- **SOURCE PASSAGE**
Passion Talks 2014
“What does our part of the body contribute to the wider body of Christ?” This is a question I suspect many Christians in academia ask themselves. Out of place in the University by virtue of our faith, and out of place in the Church by virtue of our professions, Christian academics and those of us interested in academic questions often find ourselves in between worlds. At the second Bay Area Passion Talks Conference held at Berkeley on Aug 23, 2014, Christian grad students found a place where their worlds could come together.
Passion Talks are the brainchild of Christian graduate students who gather together each year at our Bay Area Winter Conference. They asked themselves the question, “What is it that we in particular, being Christians who are experts in our respective fields, bring to the church and to the world?” Frustrated with church events that demanded they leave their intellectual lives at home, and professional and academic conferences that demanded they leave their faith at home, they came up with the idea of a conference where they could bring their aChristian faith into the academic picture. Passion Talks are short “TED talk” style talks delivered by Christian graduate students, faculty members and professionals about an aspect of their work, expressly from a Christian perspective.
The first Passion Talks conference was held at Stanford in August 2013. Then, sixteen speakers shared their perspectives, and some 50-60 people attended overall. A year later, Passion Talks 2014 built on this, with 20 speakers from Stanford, UC Berkeley, UC Santa Cruz, and San Francisco industry speaking, and 80 registrants attending. Talks were divided into two tracks, broadly covering the topics of Natural Theology, Education, Technology and Society, Health and Environment, and What Makes us Human? For a list of talk titles and videos of talks, see https://passiontalks.wordpress.com/upcoming/schedule.

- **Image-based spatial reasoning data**
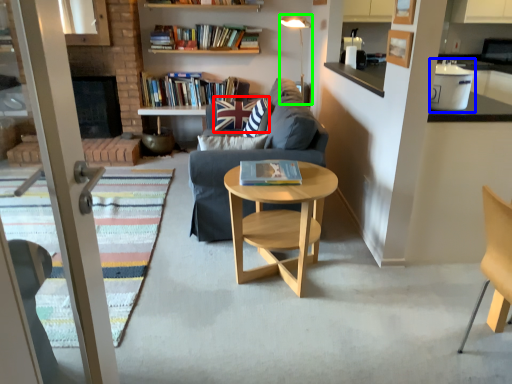
Question: Which is nearer to the pillow (highlighted by a red box)? appliance (highlighted by a blue box) or lamp (highlighted by a green box).

Choices:
 (A) appliance
 (B) lamp

Answer: (B)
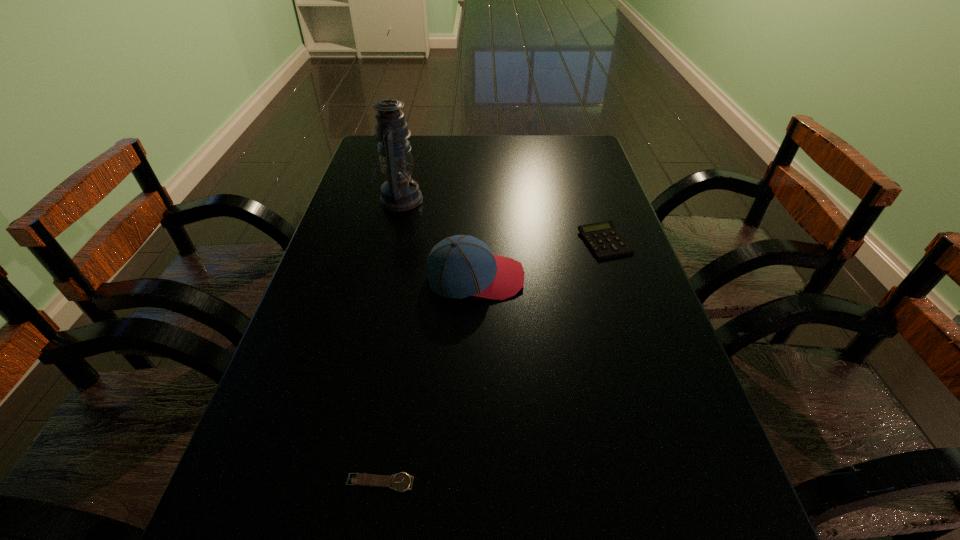
Locate an element on the screen. lantern is located at coordinates (399, 192).

Identify the location of the tallest object. (399, 192).

Locate an element on the screen. This screenshot has height=540, width=960. the second tallest object is located at coordinates (459, 266).

Find the location of a particular element. the rightmost object is located at coordinates (604, 240).

Locate an element on the screen. calculator is located at coordinates (604, 240).

The height and width of the screenshot is (540, 960). In order to click on the shortest object in this screenshot , I will do `click(401, 482)`.

The width and height of the screenshot is (960, 540). I want to click on the nearest object, so click(x=401, y=482).

Image resolution: width=960 pixels, height=540 pixels. Identify the location of blank space located on the front-facing side of the farthest object. (475, 199).

Where is `free space located on the front-facing side of the baseball cap`? The image size is (960, 540). free space located on the front-facing side of the baseball cap is located at coordinates point(614,278).

The width and height of the screenshot is (960, 540). I want to click on free spot located 0.250m on the left of the second shortest object, so click(482, 242).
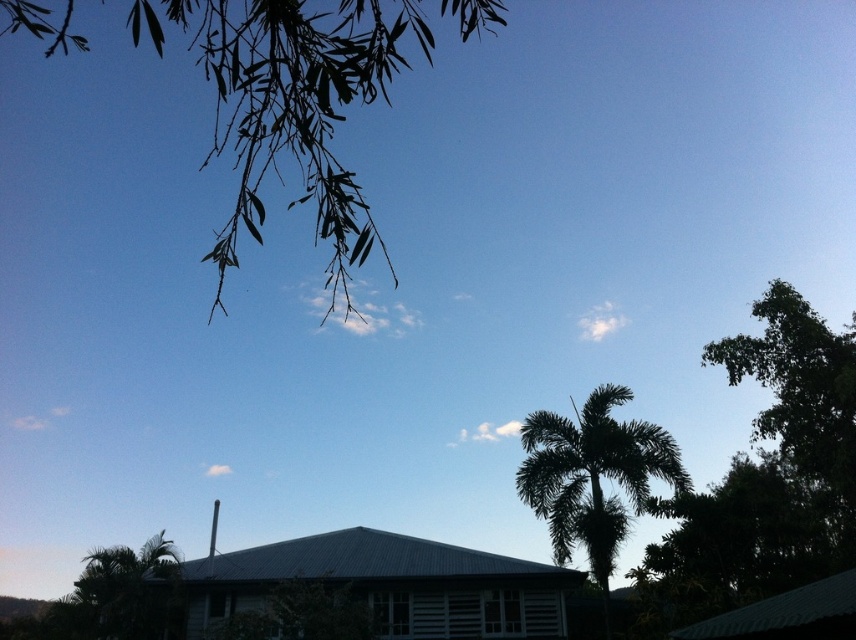
Question: Which object is the farthest from the green leafy branches at upper left?

Choices:
 (A) green leafy palm tree at lower left
 (B) dark green leafy palm tree at center

Answer: (A)

Question: Among these points, which one is nearest to the camera?

Choices:
 (A) (143, 625)
 (B) (302, 196)
 (C) (539, 474)

Answer: (B)

Question: Can you confirm if green leafy branches at upper left is positioned to the left of dark green leafy palm tree at center?

Choices:
 (A) yes
 (B) no

Answer: (A)

Question: In this image, where is green leafy branches at upper left located relative to dark green leafy palm tree at center?

Choices:
 (A) left
 (B) right

Answer: (A)

Question: Which point is farther to the camera?

Choices:
 (A) green leafy branches at upper left
 (B) dark green leafy palm tree at center
 (C) green leafy palm tree at lower left

Answer: (B)

Question: Can you confirm if green leafy branches at upper left is positioned to the left of green leafy palm tree at lower left?

Choices:
 (A) yes
 (B) no

Answer: (A)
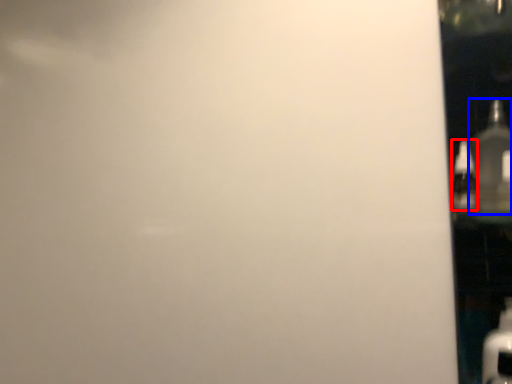
Question: Which object is closer to the camera taking this photo, bottle (highlighted by a red box) or bottle (highlighted by a blue box)?

Choices:
 (A) bottle
 (B) bottle

Answer: (B)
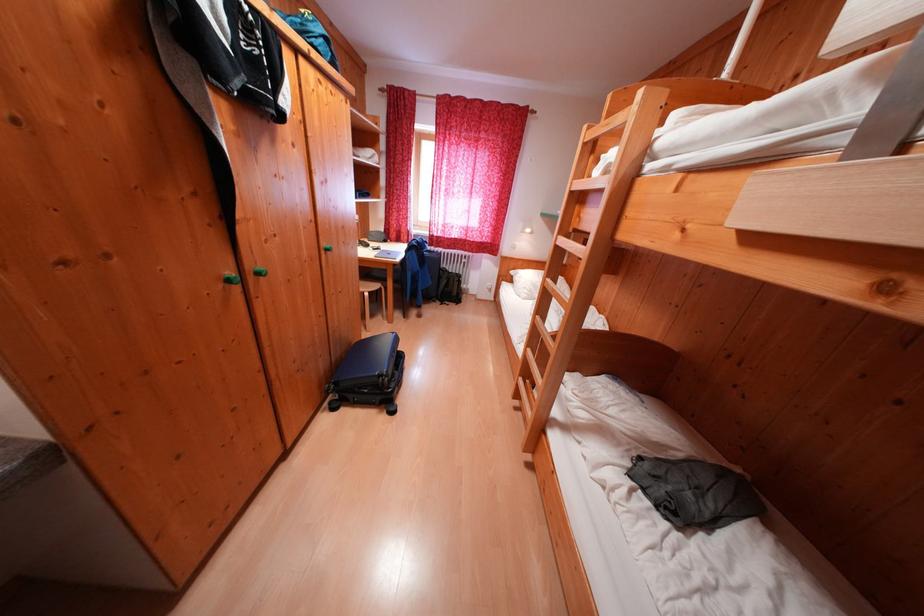
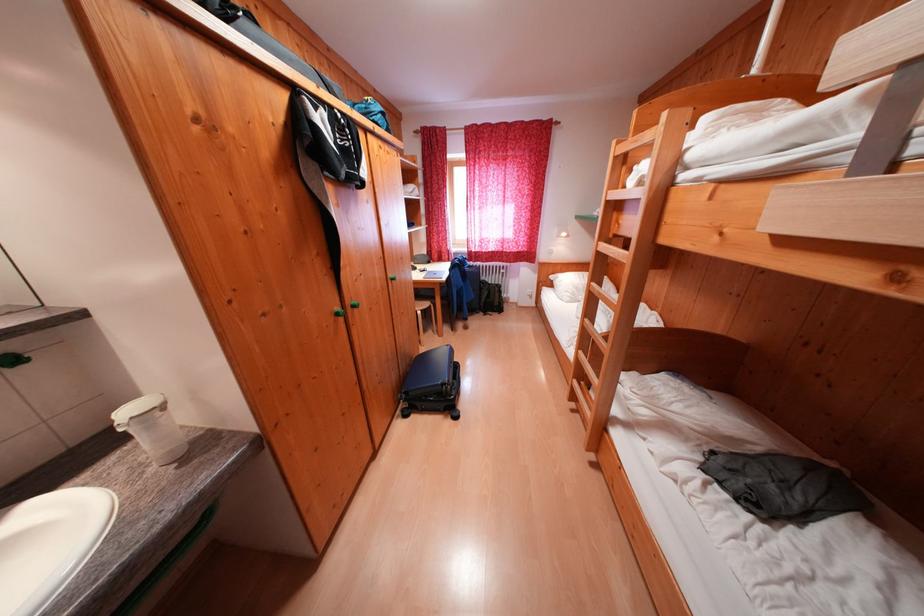
In the second image, find the point that corresponds to the point at 395,376 in the first image.

(456, 384)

- **GIVEN TASK 1**
How many lines of the listing contain the word "highlighted"? Reply with the number alone.
- **GIVEN TASK 2**
Carry on the Passion Talks 2014 article from the point where it stops.

- **RESPONSE 1**
2

- **RESPONSE 2**
The driver for the organizing committee was to provide a space for Christian academics to learn how our faith and our work come together. What we saw the Holy Spirit do amongst us, however, far exceeded this. This is some of the feedback we heard from speakers and attendees:
We found a space where we could fulfill our calling. For many of us, Passion Talks was a space where we could do something unique – we could specifically apply our expertise to explore big questions within our fields about the existence of God. Take a look at Will Johnson’s talk on Mathematics, and Elliott Slaughter’s talk on Impossibility Theory. These speakers found that they were able to do what very few others in the Church can do. They could use the concepts and language from within their fields to speak to their colleagues about the things of God. For these speakers, they found their unique place in the body of Christ.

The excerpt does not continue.